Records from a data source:
--------------------------------------------------

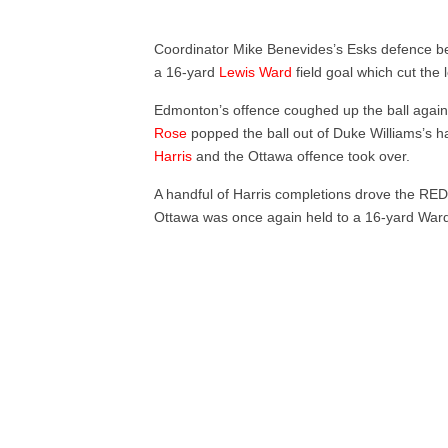
Coordinator Mike Benevides’s Esks defence bent
a 16-yard
Lewis Ward
field goal which cut the 
Edmonton’s offence coughed up the ball again 
Rose
popped the ball out of Duke Williams’s h
Harris
and the Ottawa offence took over.
A handful of Harris completions drove the RE
Ottawa was once again held to a 16-yard Ward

--------------------------------------------------

#### Written task
Count the lines of the records that contain the string "Harris", treating case as significant, and reply with only that number.

#### The answer
2